Dale Shewalter Remembered

by John Nelson, May 2020

The other day was Dale’s birthday. I can’t believe he’d be seventy now. He’ll always be about thirty for us.

This morning we listened to Irish music and had sourdough pancakes in his honor.

Lisa and I met Dale in about 1978 when we lived next to each other in the two second-story apartments above an old historic house on Humphreys Street in Flagstaff across from St. Mary’s School. The house is owned by our friends Jene and Lynn Vredevoogd. Dale had just moved to Flag and, being an outdoor guy, we quickly became friends, hiking and camping together, running rivers, and yacking over campfires and in the backyard about what he called the “Great American Southwest – what a GAS!”, the place Dale and we were in love with.

Born and raised in Geneva, Illinois, Dale was the kid who loved to watch Hopalong Cassidy on Saturday mornings and dream of going West. After graduating high school in the late 60s’, he served in the Marine Corps, including a tough year in a mortar squad in Vietnam, which understandably affected him the rest of his life.

After his military time he returned to Illinois and attended Southern Illinois University in the early 70s’, and then, degree in hand, he accepted a job with a geologic exploration company in southern Arizona, working out of Tucson – and that’s where his love affair with Arizona began. In that job he saw southern Arizona as it was – a land of beauty, history and mystery – and he never forgot that; he lived it for the rest of his life.

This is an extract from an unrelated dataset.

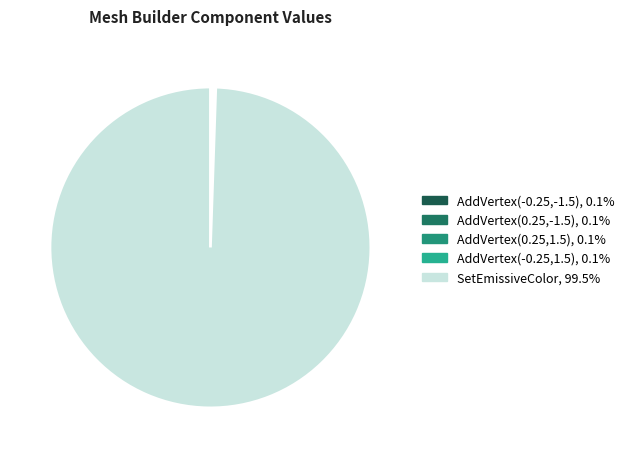

Is it true that AddVertex(-0.25,-1.5) is 1% of the pie?

False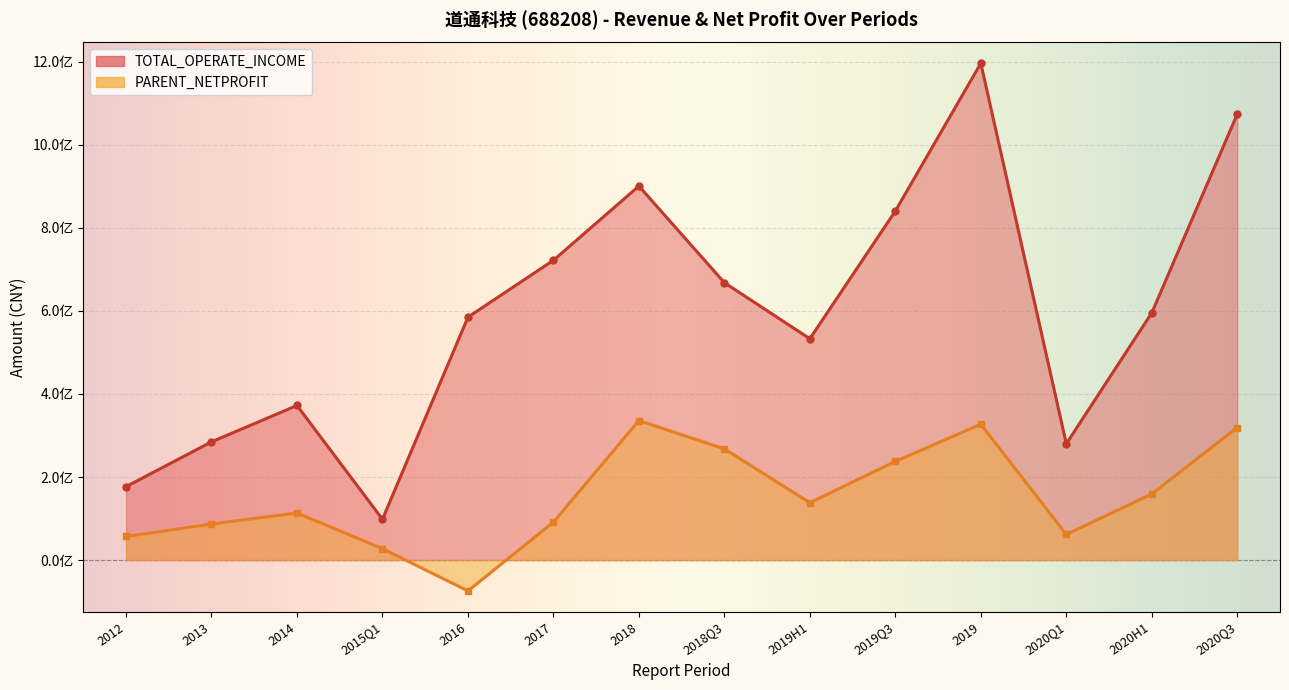

True or false: TOTAL_OPERATE_INCOME and PARENT_NETPROFIT intersect in this chart.

False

After a few years of that work he lucked out and got his lifelong job teaching fifth grade elementary school in Flagstaff, so he loaded up his old white 1970 Dodge pickup and moved north. He’d never intended to leave southern Arizona, but once he got the job in Flag he quickly saw and came to love the diversity of Arizona – from desert to the peaks to the canyons – he was hooked.

In his teaching work, mostly at Weitzel Elementary School in East Flag, Dale was Mr. Shewalter, the serious and witty (punny!!) teacher students loved because he was task-on oriented toward giving them the best, most sensible and practical education they could receive. While they earned everything they needed to be successful in their coming school years, he also imbued them with a love for the outdoors at Camp Colton on the west side of the San Francisco Peaks and on field trips. For years, while we were at Friday night dinners with Dale and Madeline at Kachina Restaurant, Dale’s past students would come up to the table and say “hi.” They adored him. And parents would sign their children up several years ahead of the fifth grade to be sure Mr. Shewalter was their kids’ teacher. Frank Garcia and family, the owners of Kachina Restaurant, were among that group of parents, and they loved him. As Lisa Schnebly-Heidinger noted in her remembrance of Dale, it was always funny that while the rest of us at dinner would have a cold beer, Dale would not, even though he enjoyed it, as he didn’t want his young students coming to the table and seeing him with a drink. Those times of celebrating with a cold Mexican beer were saved for around the campfire, or with some good tequila, and then usually as a “Coronado Cooler” as we called it (invented on the western slope of the Huachuca Mountains near Coronado National Monument) – good tequila mixed with Hansen’s grapefruit soda. Mmmm good.

In our talks while hiking or sharing Friday night dinners at Kachina Restaurant we talked about how neat it would be to hike the length of the state. He talked about that with everyone who was interested, and by the early 1980s’ he had a plan to use his several months off from school to do the hike. He started scouting routes, including a bunch of time on the Mogollon Rim, which was one of his anchor points, and one of the best pictures of him is where he’s looking off the edge of the rim toward Tonto Basin and southern Arizona.

One summer in the mid-80s’, my wife Lisa and I took him down to the southern border near Nogales where he wanted to start his hike across the state. The night before the hike we went across the border to the store of his friend from his Tucson days, Alejandro Pimienta, where Dale and Alejandro talked like old friends. We bought some nice wool rugs and tequila and had a great time. The next morning he set off on his hike on the back roads across Arizona, an Arizona flag on the back of his Kelty pack, water stashed along the route, re-supply points figured out, living the dream.

That summer was hot, and Dale had a tough time with the heat but pressed on through Tucson, Florence, Globe, Payson, Strawberry, Long Valley, Mormon Lake, Flagstaff, Valle, the Canyon and on to Fredonia, stopping at local stores for a cold soda and making friends with everyone he met. Joe Longbotham, a UPS driver in the Payson area, told me on a trail work day around Flagstaff one time that he saw Dale on the road that first summer, several days in a row, and how he stopped and spoke with him, gave him water and treats, and that’s how Joe became interested in hiking, trails, and, eventually, the Arizona Trail.

Dale did it. With his beloved Irish tunes – the Chieftains, Enya, etc., humming The Lands Beyond, The Misty Mountains, and The Celts in his head, he crossed the state, south to north, and that’s when the idea was born for a single-track hiking and riding trail across the wonderful state of Arizona.